New York, 20 October 2011 - Secretary-General's remarks at briefing for Member States on the work of the Global Sustainability PanelYour Excellency Mr. President of the General Assembly,
Your Excellency President [Tarja] Halonen of Finland,
Your Excellency President [Jacob] Zuma of South Africa,
Good morning, ladies and gentlemen.
Before we begin, let me say a few words about this morning's news headlines.
You have all seen reports of the death of Col. Muammar al-Qadhafi and the end of fighting in Sirte and other cities.
Clearly, this day marks an historic transition for Libya.
In the coming days, we will witness scenes of celebration, as well as grief for those who lost so much.
Yet let us recognize, immediately, that this is only the end of the beginning. The road ahead for Libya and its people will be difficult and full of challenges.
Now is the time for all Libyans to come together. Libyans can only realize the promise of the future through national unity and reconciliation.
Combatants on all sides must lay down their arms in peace.
This is the time for healing and rebuilding, for generosity of spirit, not for revenge.
As Libya's transitional authorities prepare the way for elections and take the many other steps toward building their new nation, inclusion and pluralism must be the watchwords.
All Libyans must be able to recognize themselves in the nation's government and leadership. The high hopes sustained through the long days of revolution and conflict must translate into opportunities and justice for all.
I have just spoken to my Special Representative for Libya, Mr. Ian Martin in Tripoli. The new United Nations Mission to Libya is on the ground and ready to assist Libya and its people along the path ahead.
Let us turn, now, to the vital issue before us today.
Just over one year ago, I established the High-level Panel on Global Sustainability.
Its members include some of the world's most distinguished policy-makers.
The President of the General Assembly and I thought it would be instructive to give you the opportunity to learn about and discuss the panel's progress before its final meeting in December.
I asked the Panel to look at the fundamental drivers of change in the coming decades, to examine links between issues, and to provide recommendations for the future.
Our goal is ambitious and necessary: to advance opportunity and equity for all, while preserving the natural capital that is the cornerstone of human well-being and development.
The world today faces challenges that make this work even more urgent than it was a year ago.
Across the globe, economies are teetering. People are expressing widespread disillusion.
We see distrust in institutions, be they public or private, a sense that the playing field is tilted in favour of entrenched interests and elites.
At the same time, the global thermostat continues to rise. Extreme weather is now becoming the new normal.
Leaders need to make tough choices. We need to provide for the needs of today, while investing in the people, the planet, and the promise of tomorrow.
I asked the Panel to look at these issues with a bold but pragmatic eye.
We have little time to lose.
This month, the human family will welcome its 7 billionth member.
By 2050, the global population could reach 9 billion, 50 per cent more than at the dawn of the century.

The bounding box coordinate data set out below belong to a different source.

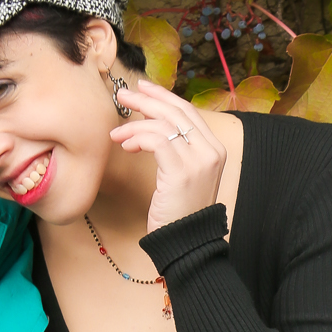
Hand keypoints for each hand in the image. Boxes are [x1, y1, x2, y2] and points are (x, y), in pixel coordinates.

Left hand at [109, 77, 226, 235]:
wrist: (187, 243)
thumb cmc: (181, 213)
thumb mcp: (184, 176)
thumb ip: (178, 150)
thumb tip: (153, 124)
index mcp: (215, 150)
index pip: (188, 112)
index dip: (165, 97)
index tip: (144, 88)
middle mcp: (211, 151)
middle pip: (176, 112)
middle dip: (147, 100)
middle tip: (124, 95)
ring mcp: (199, 161)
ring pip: (164, 124)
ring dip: (135, 124)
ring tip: (117, 133)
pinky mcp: (181, 171)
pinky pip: (156, 140)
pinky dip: (137, 138)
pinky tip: (126, 145)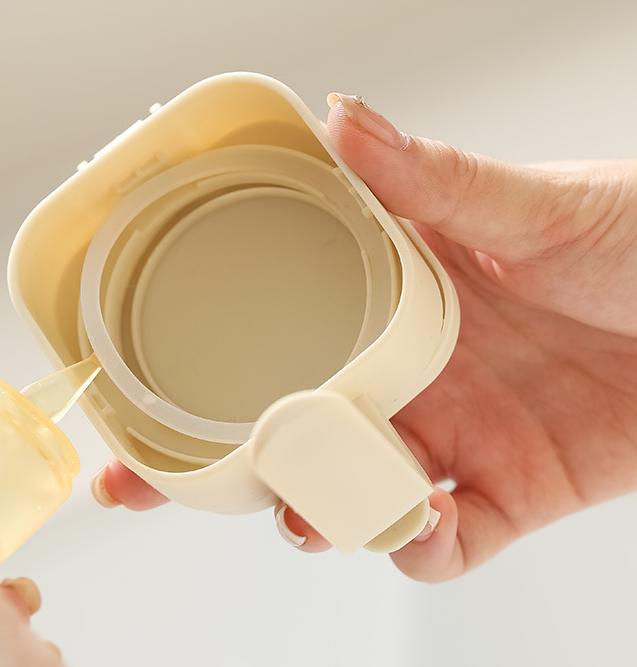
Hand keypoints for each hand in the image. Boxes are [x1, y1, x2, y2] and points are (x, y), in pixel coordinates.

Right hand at [91, 94, 636, 582]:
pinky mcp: (503, 494)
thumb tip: (342, 118)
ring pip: (345, 493)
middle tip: (148, 486)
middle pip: (284, 427)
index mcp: (391, 300)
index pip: (273, 328)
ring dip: (311, 513)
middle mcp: (404, 373)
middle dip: (214, 463)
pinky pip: (439, 544)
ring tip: (303, 510)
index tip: (135, 380)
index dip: (201, 358)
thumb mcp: (531, 203)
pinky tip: (418, 525)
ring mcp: (448, 437)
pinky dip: (418, 549)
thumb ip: (433, 175)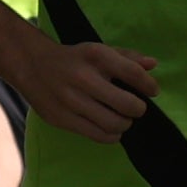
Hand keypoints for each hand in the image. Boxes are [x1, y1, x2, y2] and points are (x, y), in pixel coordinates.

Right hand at [12, 40, 159, 142]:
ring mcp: (71, 100)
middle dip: (138, 109)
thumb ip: (127, 58)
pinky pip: (97, 135)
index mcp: (96, 56)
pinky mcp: (62, 118)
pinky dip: (112, 135)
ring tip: (123, 118)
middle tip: (136, 108)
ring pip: (113, 124)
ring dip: (125, 123)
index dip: (149, 86)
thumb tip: (153, 64)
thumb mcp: (99, 51)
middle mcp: (83, 78)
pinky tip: (111, 128)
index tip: (153, 91)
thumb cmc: (75, 59)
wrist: (32, 65)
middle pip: (126, 104)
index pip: (133, 73)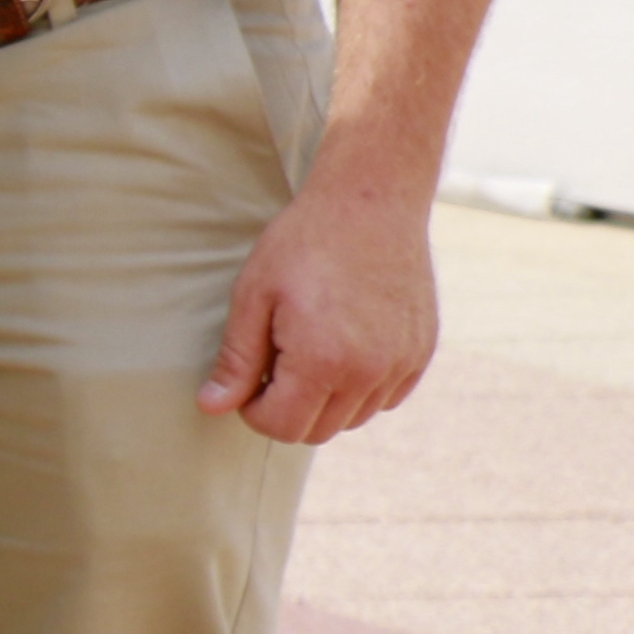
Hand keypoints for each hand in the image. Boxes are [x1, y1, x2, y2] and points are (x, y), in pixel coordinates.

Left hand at [202, 181, 440, 443]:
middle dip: (286, 409)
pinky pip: (385, 398)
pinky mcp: (422, 353)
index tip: (247, 378)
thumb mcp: (254, 296)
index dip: (252, 410)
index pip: (282, 427)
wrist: (371, 203)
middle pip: (318, 431)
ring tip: (305, 348)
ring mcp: (402, 365)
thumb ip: (236, 360)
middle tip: (272, 361)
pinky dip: (359, 387)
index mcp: (323, 362)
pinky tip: (341, 346)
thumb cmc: (303, 244)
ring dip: (323, 400)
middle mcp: (370, 373)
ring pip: (354, 418)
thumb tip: (212, 407)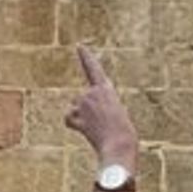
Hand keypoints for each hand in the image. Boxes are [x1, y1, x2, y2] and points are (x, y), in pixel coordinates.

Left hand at [65, 46, 138, 166]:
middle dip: (86, 113)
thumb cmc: (123, 136)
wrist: (119, 146)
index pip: (93, 69)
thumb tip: (84, 121)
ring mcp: (83, 102)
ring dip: (82, 121)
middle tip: (102, 125)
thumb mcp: (116, 116)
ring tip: (97, 129)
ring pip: (74, 110)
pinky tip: (87, 132)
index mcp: (106, 89)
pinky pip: (68, 120)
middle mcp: (92, 91)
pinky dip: (75, 126)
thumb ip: (100, 110)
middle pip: (80, 100)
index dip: (86, 57)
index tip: (79, 45)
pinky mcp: (76, 114)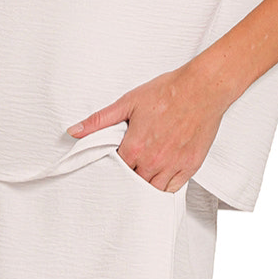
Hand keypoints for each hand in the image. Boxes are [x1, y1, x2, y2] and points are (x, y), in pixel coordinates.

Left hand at [66, 62, 225, 192]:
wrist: (202, 88)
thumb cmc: (168, 92)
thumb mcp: (128, 102)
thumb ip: (100, 120)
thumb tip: (75, 131)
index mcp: (135, 146)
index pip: (115, 169)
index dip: (112, 167)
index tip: (114, 163)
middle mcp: (153, 161)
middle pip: (133, 183)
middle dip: (128, 178)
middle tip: (127, 171)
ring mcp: (173, 165)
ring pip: (152, 190)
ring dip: (145, 185)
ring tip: (142, 176)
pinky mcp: (190, 166)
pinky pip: (173, 189)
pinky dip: (165, 187)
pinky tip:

Scientific tipping points could alter life as we know it, affecting our climate, the oceans and the existence of other species.
We must learn to live in a sustainable manner so that this generation, and those that follow, will enjoy lives of dignity and greater opportunity.
The Panel has received inputs from many stakeholders.
Its job is to be courageous, to draw on its members' political experience to provide a roadmap that policy-makers, business leaders and civil society can use to build a viable and equitable future for all.
I thank most sincerely Presidents Halonen and Zuma for their leadership and I look forward to their presentations today, and the Panel's report in January.
I expect it to provide serious food for thought for all countries as we move toward the crucially important Rio+20 conference.
Rio is just around the corner.
It will provide us with an opportunity to complete the unfinished business of 1992, support the completion of the Millennium Development Goals and chart a sustainable path to the future.
We must accelerate progress toward the MDGs and do all we can to achieve these targets by 2015. Meanwhile, we need to develop a new generation of sustainable development goals to pick up where the MDGs leave off.
This will require greater accountability and good governance by all.
Equity will need to become more fully integrated into our institutions and our policies.
The role of the state in advancing this agenda is fundamental.
We need to make sustainable development a reality - in the marketplace, in the halls of government, and in our daily lives.
I count on your leadership and support.